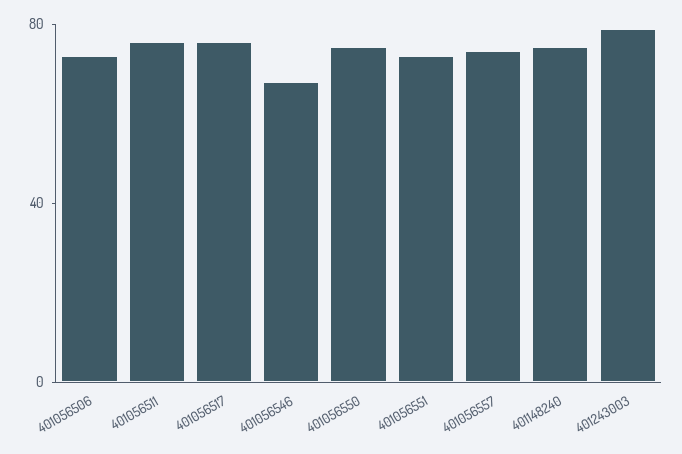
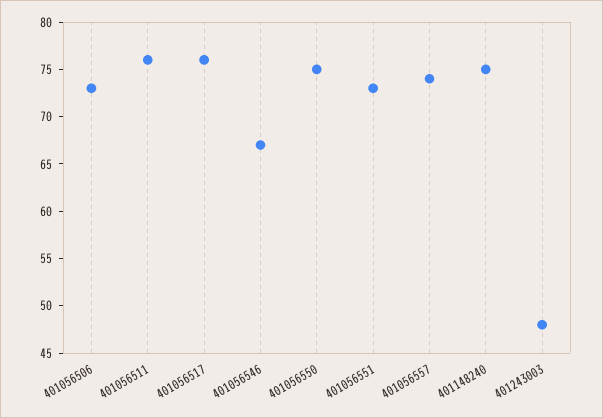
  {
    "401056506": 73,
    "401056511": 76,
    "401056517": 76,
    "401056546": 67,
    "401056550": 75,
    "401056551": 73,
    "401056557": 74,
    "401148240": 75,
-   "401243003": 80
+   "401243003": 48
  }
============================================================
-- DESCRIPTION OF THE TASK --
An exact copy of the records above is needed, with the pictures removed.

-- REPLY --
  {
    "401056506": 73,
    "401056511": 76,
    "401056517": 76,
    "401056546": 67,
    "401056550": 75,
    "401056551": 73,
    "401056557": 74,
    "401148240": 75,
-   "401243003": 80
+   "401243003": 48
  }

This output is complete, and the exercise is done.